→ AIM OF THE TASK: Type out every line of text in the entries below, word for word, and leave the pictures out.

→ SUPPLIED RECORDS:
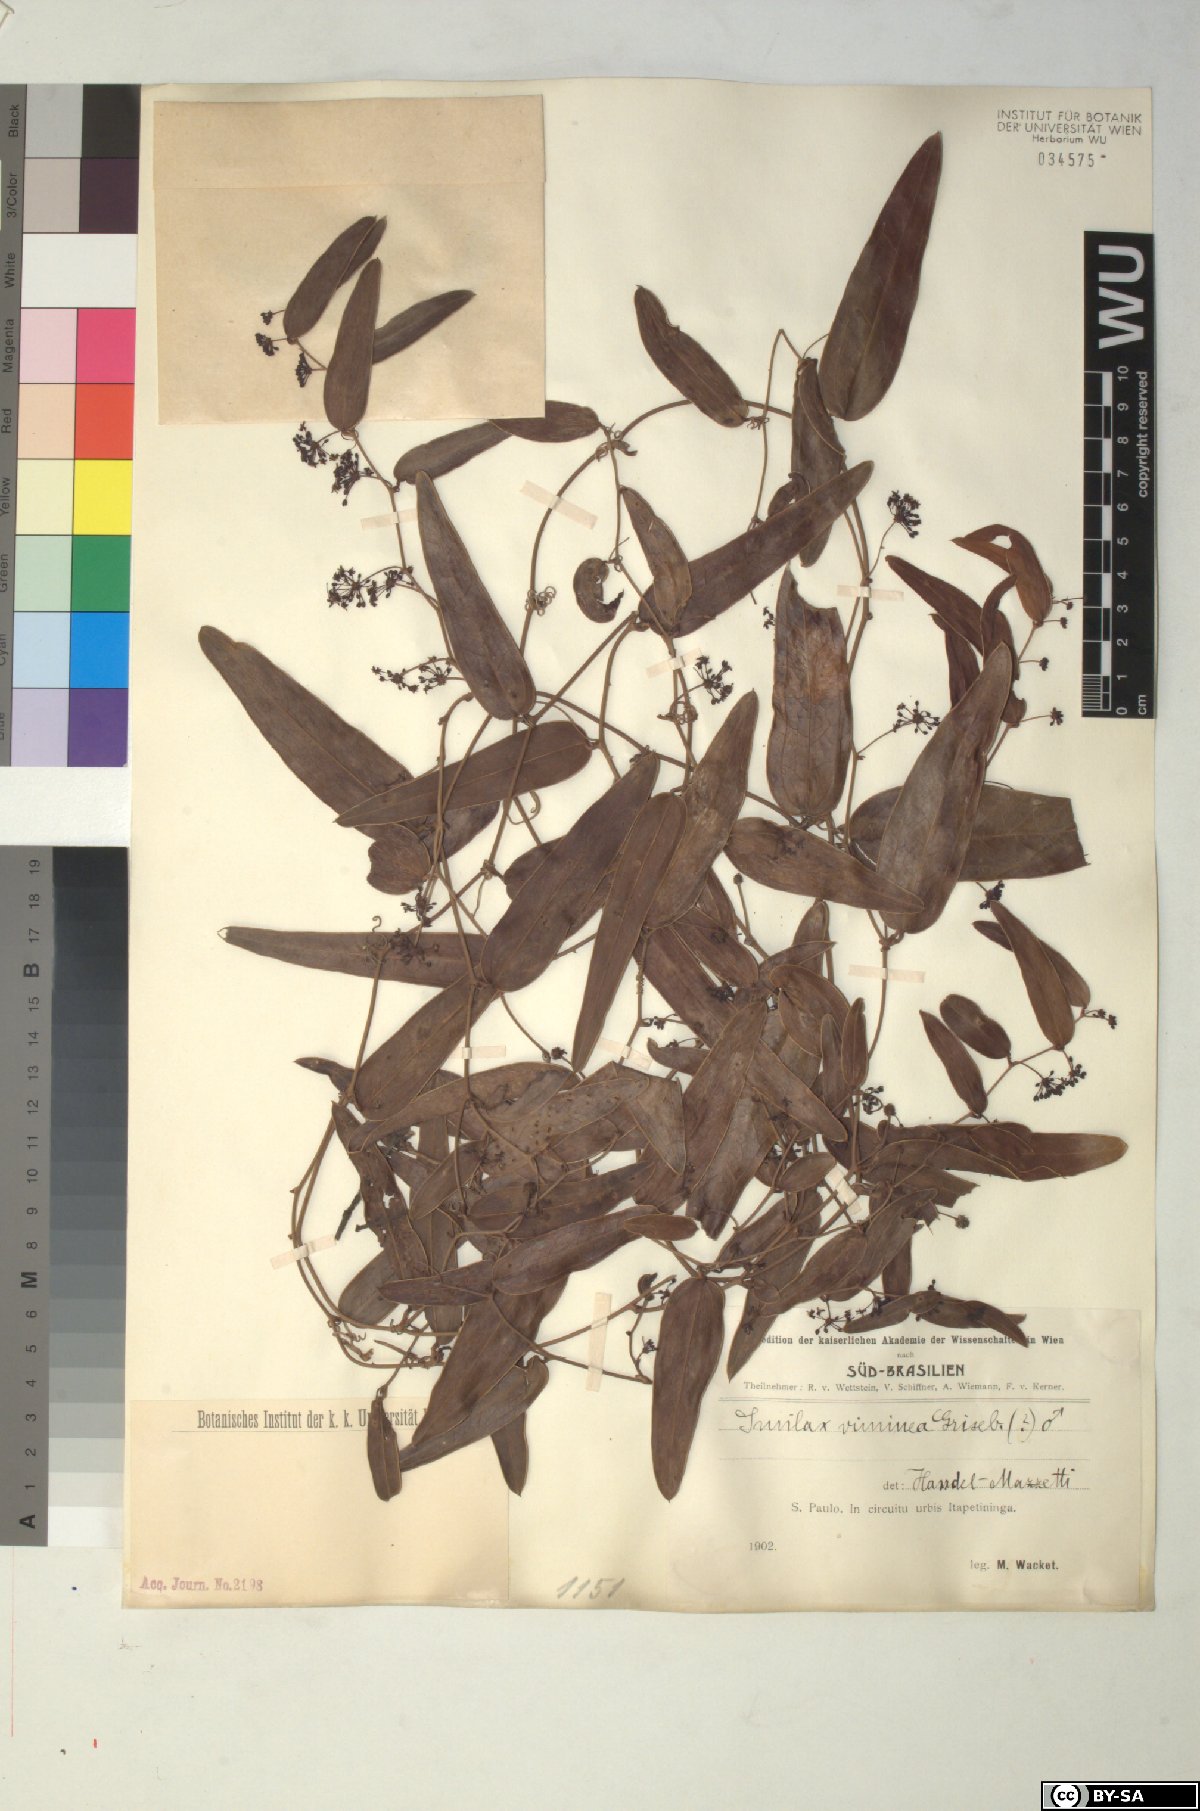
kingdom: Plantae
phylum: Tracheophyta
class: Liliopsida
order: Liliales
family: Smilacaceae
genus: Smilax
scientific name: Smilax campestris
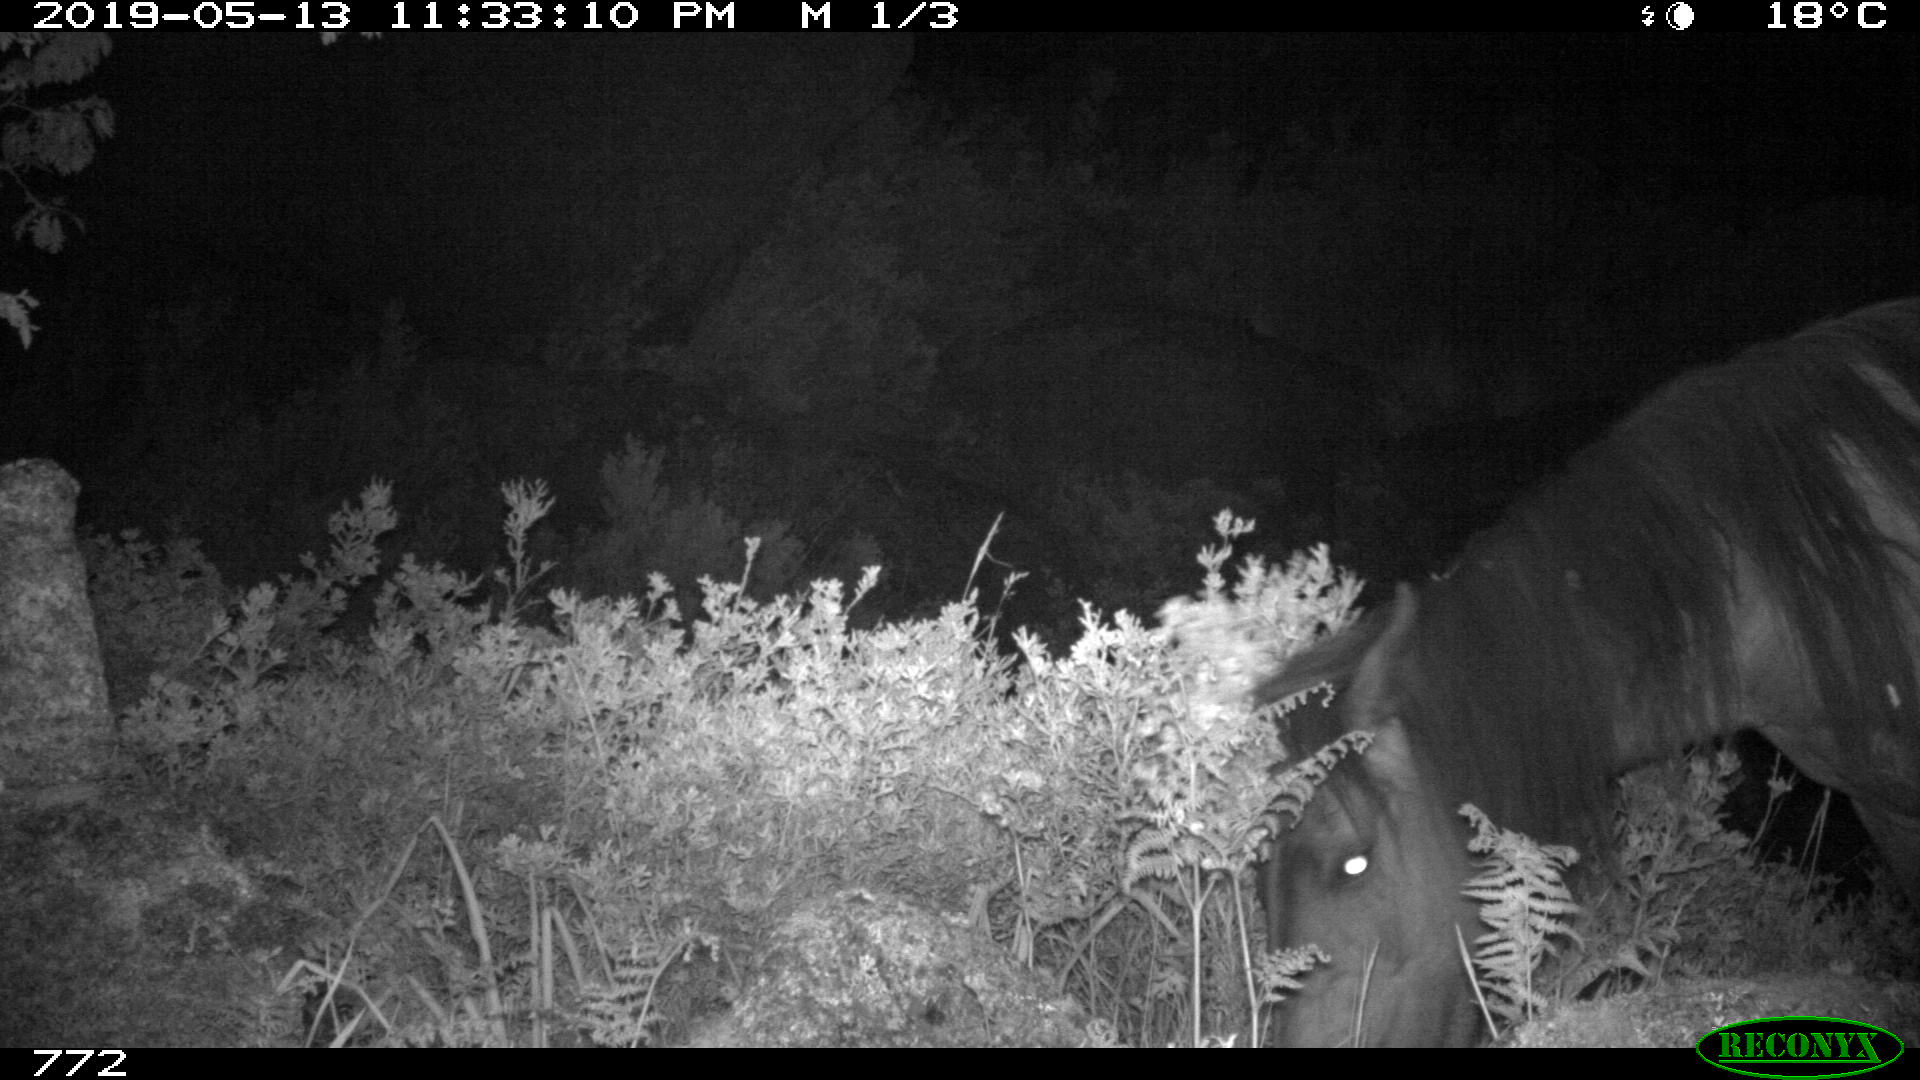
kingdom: Animalia
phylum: Chordata
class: Mammalia
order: Perissodactyla
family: Equidae
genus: Equus
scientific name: Equus caballus
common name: Horse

→ TASK ANSWER:
kingdom: Plantae
phylum: Tracheophyta
class: Liliopsida
order: Liliales
family: Smilacaceae
genus: Smilax
scientific name: Smilax campestris
kingdom: Animalia
phylum: Chordata
class: Mammalia
order: Perissodactyla
family: Equidae
genus: Equus
scientific name: Equus caballus
common name: Horse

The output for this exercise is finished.